» **Exercise aim**:
Please report every line in the entries that contains the string "LUN에".

Records from a dataset:
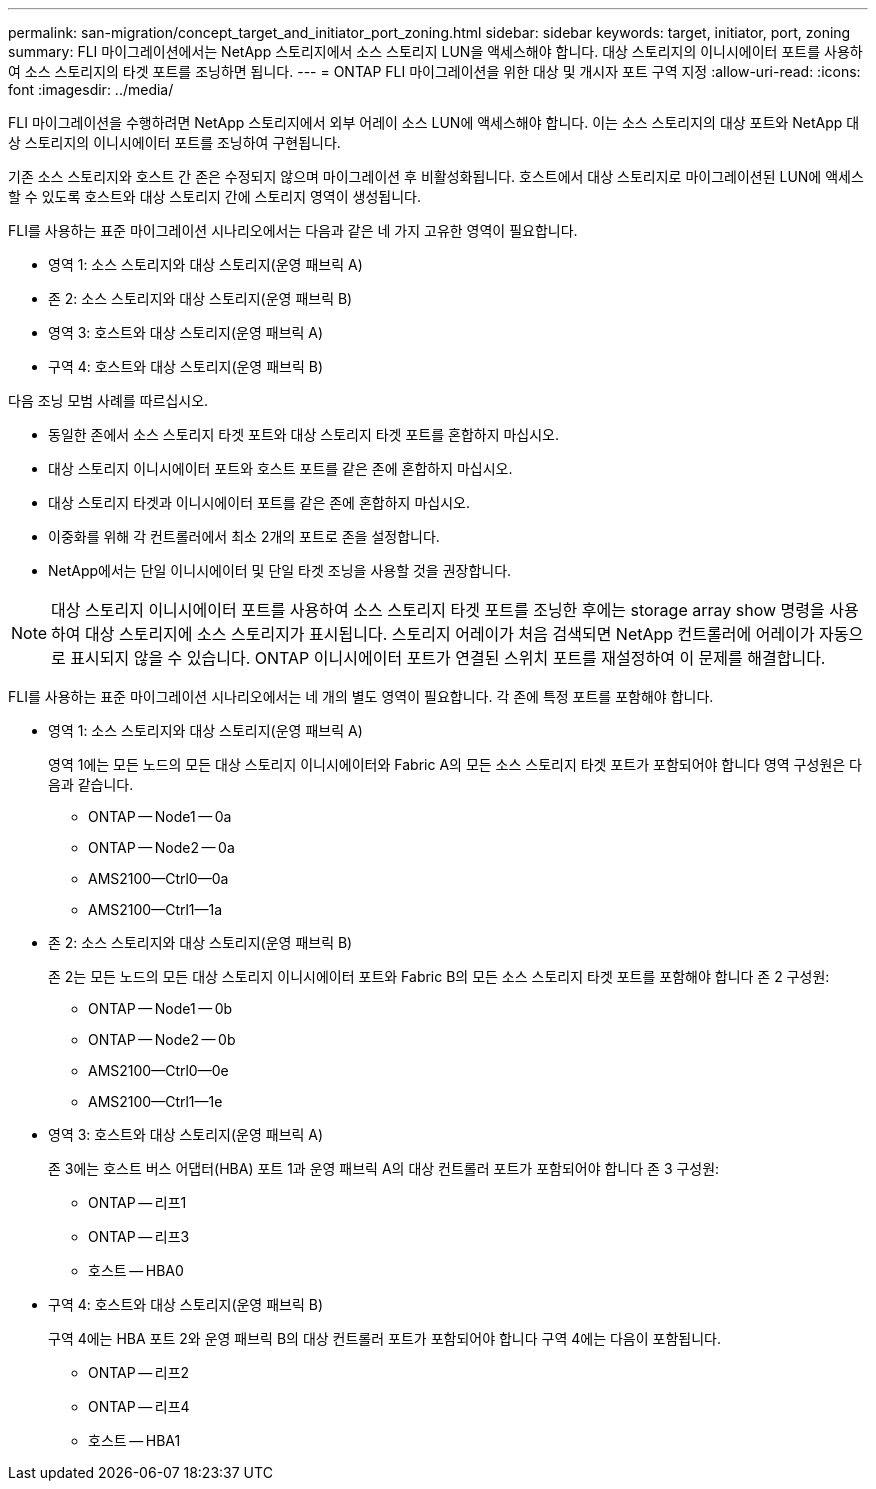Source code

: ---
permalink: san-migration/concept_target_and_initiator_port_zoning.html 
sidebar: sidebar 
keywords: target, initiator, port, zoning 
summary: FLI 마이그레이션에서는 NetApp 스토리지에서 소스 스토리지 LUN을 액세스해야 합니다. 대상 스토리지의 이니시에이터 포트를 사용하여 소스 스토리지의 타겟 포트를 조닝하면 됩니다. 
---
= ONTAP FLI 마이그레이션을 위한 대상 및 개시자 포트 구역 지정
:allow-uri-read: 
:icons: font
:imagesdir: ../media/


[role="lead"]
FLI 마이그레이션을 수행하려면 NetApp 스토리지에서 외부 어레이 소스 LUN에 액세스해야 합니다. 이는 소스 스토리지의 대상 포트와 NetApp 대상 스토리지의 이니시에이터 포트를 조닝하여 구현됩니다.

기존 소스 스토리지와 호스트 간 존은 수정되지 않으며 마이그레이션 후 비활성화됩니다. 호스트에서 대상 스토리지로 마이그레이션된 LUN에 액세스할 수 있도록 호스트와 대상 스토리지 간에 스토리지 영역이 생성됩니다.

FLI를 사용하는 표준 마이그레이션 시나리오에서는 다음과 같은 네 가지 고유한 영역이 필요합니다.

* 영역 1: 소스 스토리지와 대상 스토리지(운영 패브릭 A)
* 존 2: 소스 스토리지와 대상 스토리지(운영 패브릭 B)
* 영역 3: 호스트와 대상 스토리지(운영 패브릭 A)
* 구역 4: 호스트와 대상 스토리지(운영 패브릭 B)


다음 조닝 모범 사례를 따르십시오.

* 동일한 존에서 소스 스토리지 타겟 포트와 대상 스토리지 타겟 포트를 혼합하지 마십시오.
* 대상 스토리지 이니시에이터 포트와 호스트 포트를 같은 존에 혼합하지 마십시오.
* 대상 스토리지 타겟과 이니시에이터 포트를 같은 존에 혼합하지 마십시오.
* 이중화를 위해 각 컨트롤러에서 최소 2개의 포트로 존을 설정합니다.
* NetApp에서는 단일 이니시에이터 및 단일 타겟 조닝을 사용할 것을 권장합니다.


[NOTE]
====
대상 스토리지 이니시에이터 포트를 사용하여 소스 스토리지 타겟 포트를 조닝한 후에는 storage array show 명령을 사용하여 대상 스토리지에 소스 스토리지가 표시됩니다. 스토리지 어레이가 처음 검색되면 NetApp 컨트롤러에 어레이가 자동으로 표시되지 않을 수 있습니다. ONTAP 이니시에이터 포트가 연결된 스위치 포트를 재설정하여 이 문제를 해결합니다.

====
FLI를 사용하는 표준 마이그레이션 시나리오에서는 네 개의 별도 영역이 필요합니다. 각 존에 특정 포트를 포함해야 합니다.

* 영역 1: 소스 스토리지와 대상 스토리지(운영 패브릭 A)
+
영역 1에는 모든 노드의 모든 대상 스토리지 이니시에이터와 Fabric A의 모든 소스 스토리지 타겟 포트가 포함되어야 합니다 영역 구성원은 다음과 같습니다.

+
** ONTAP -- Node1 -- 0a
** ONTAP -- Node2 -- 0a
** AMS2100--Ctrl0--0a
** AMS2100--Ctrl1--1a


* 존 2: 소스 스토리지와 대상 스토리지(운영 패브릭 B)
+
존 2는 모든 노드의 모든 대상 스토리지 이니시에이터 포트와 Fabric B의 모든 소스 스토리지 타겟 포트를 포함해야 합니다 존 2 구성원:

+
** ONTAP -- Node1 -- 0b
** ONTAP -- Node2 -- 0b
** AMS2100--Ctrl0--0e
** AMS2100--Ctrl1--1e


* 영역 3: 호스트와 대상 스토리지(운영 패브릭 A)
+
존 3에는 호스트 버스 어댑터(HBA) 포트 1과 운영 패브릭 A의 대상 컨트롤러 포트가 포함되어야 합니다 존 3 구성원:

+
** ONTAP -- 리프1
** ONTAP -- 리프3
** 호스트 -- HBA0


* 구역 4: 호스트와 대상 스토리지(운영 패브릭 B)
+
구역 4에는 HBA 포트 2와 운영 패브릭 B의 대상 컨트롤러 포트가 포함되어야 합니다 구역 4에는 다음이 포함됩니다.

+
** ONTAP -- 리프2
** ONTAP -- 리프4
** 호스트 -- HBA1




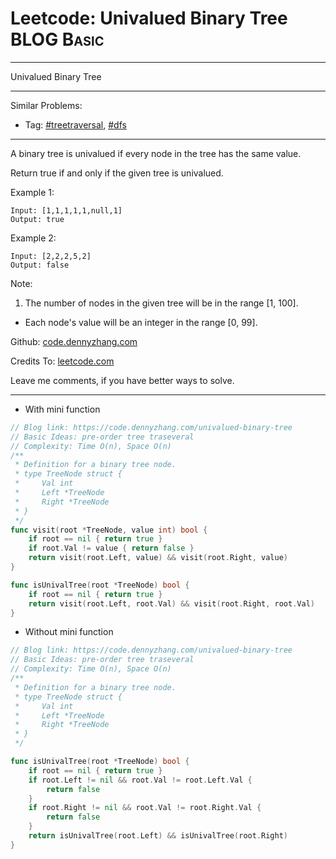 * Leetcode: Univalued Binary Tree                                :BLOG:Basic:
#+STARTUP: showeverything
#+OPTIONS: toc:nil \n:t ^:nil creator:nil d:nil
:PROPERTIES:
:type:     treetraversal, dfs
:END:
---------------------------------------------------------------------
Univalued Binary Tree
---------------------------------------------------------------------
#+BEGIN_HTML
<a href="https://github.com/dennyzhang/code.dennyzhang.com/tree/master/problems/univalued-binary-tree"><img align="right" width="200" height="183" src="https://www.dennyzhang.com/wp-content/uploads/denny/watermark/github.png" /></a>
#+END_HTML
Similar Problems:
- Tag: [[https://code.dennyzhang.com/tag/treetraversal][#treetraversal]], [[https://code.dennyzhang.com/tag/dfs][#dfs]]
---------------------------------------------------------------------
A binary tree is univalued if every node in the tree has the same value.

Return true if and only if the given tree is univalued.

Example 1:
#+BEGIN_EXAMPLE
Input: [1,1,1,1,1,null,1]
Output: true
#+END_EXAMPLE
[[image-blog:Leetcode: Univalued Binary Tree][https://raw.githubusercontent.com/dennyzhang/code.dennyzhang.com/master/problems/univalued-binary-tree/unival_bst_1.png]]

Example 2:
#+BEGIN_EXAMPLE
Input: [2,2,2,5,2]
Output: false
#+END_EXAMPLE
[[image-blog:Leetcode: Univalued Binary Tree][https://raw.githubusercontent.com/dennyzhang/code.dennyzhang.com/master/problems/univalued-binary-tree/unival_bst_2.png]] 

Note:

1. The number of nodes in the given tree will be in the range [1, 100].
- Each node's value will be an integer in the range [0, 99].

Github: [[https://github.com/dennyzhang/code.dennyzhang.com/tree/master/problems/univalued-binary-tree][code.dennyzhang.com]]

Credits To: [[https://leetcode.com/problems/univalued-binary-tree/description/][leetcode.com]]

Leave me comments, if you have better ways to solve.
---------------------------------------------------------------------
- With mini function
#+BEGIN_SRC go
// Blog link: https://code.dennyzhang.com/univalued-binary-tree
// Basic Ideas: pre-order tree traseveral
// Complexity: Time O(n), Space O(n)
/**
 * Definition for a binary tree node.
 * type TreeNode struct {
 *     Val int
 *     Left *TreeNode
 *     Right *TreeNode
 * }
 */
func visit(root *TreeNode, value int) bool {
    if root == nil { return true }
    if root.Val != value { return false }
    return visit(root.Left, value) && visit(root.Right, value)
}

func isUnivalTree(root *TreeNode) bool {
    if root == nil { return true }
    return visit(root.Left, root.Val) && visit(root.Right, root.Val)
}
#+END_SRC

- Without mini function
#+BEGIN_SRC go
// Blog link: https://code.dennyzhang.com/univalued-binary-tree
// Basic Ideas: pre-order tree traseveral
// Complexity: Time O(n), Space O(n)
/**
 * Definition for a binary tree node.
 * type TreeNode struct {
 *     Val int
 *     Left *TreeNode
 *     Right *TreeNode
 * }
 */

func isUnivalTree(root *TreeNode) bool {
    if root == nil { return true }
    if root.Left != nil && root.Val != root.Left.Val {
        return false
    }
    if root.Right != nil && root.Val != root.Right.Val {
        return false
    }
    return isUnivalTree(root.Left) && isUnivalTree(root.Right)
}
#+END_SRC

#+BEGIN_HTML
<div style="overflow: hidden;">
<div style="float: left; padding: 5px"> <a href="https://www.linkedin.com/in/dennyzhang001"><img src="https://www.dennyzhang.com/wp-content/uploads/sns/linkedin.png" alt="linkedin" /></a></div>
<div style="float: left; padding: 5px"><a href="https://github.com/dennyzhang"><img src="https://www.dennyzhang.com/wp-content/uploads/sns/github.png" alt="github" /></a></div>
<div style="float: left; padding: 5px"><a href="https://www.dennyzhang.com/slack" target="_blank" rel="nofollow"><img src="https://www.dennyzhang.com/wp-content/uploads/sns/slack.png" alt="slack"/></a></div>
</div>
#+END_HTML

» **Task response**:
FLI 마이그레이션을 수행하려면 NetApp 스토리지에서 외부 어레이 소스 LUN에 액세스해야 합니다. 이는 소스 스토리지의 대상 포트와 NetApp 대상 스토리지의 이니시에이터 포트를 조닝하여 구현됩니다.
기존 소스 스토리지와 호스트 간 존은 수정되지 않으며 마이그레이션 후 비활성화됩니다. 호스트에서 대상 스토리지로 마이그레이션된 LUN에 액세스할 수 있도록 호스트와 대상 스토리지 간에 스토리지 영역이 생성됩니다.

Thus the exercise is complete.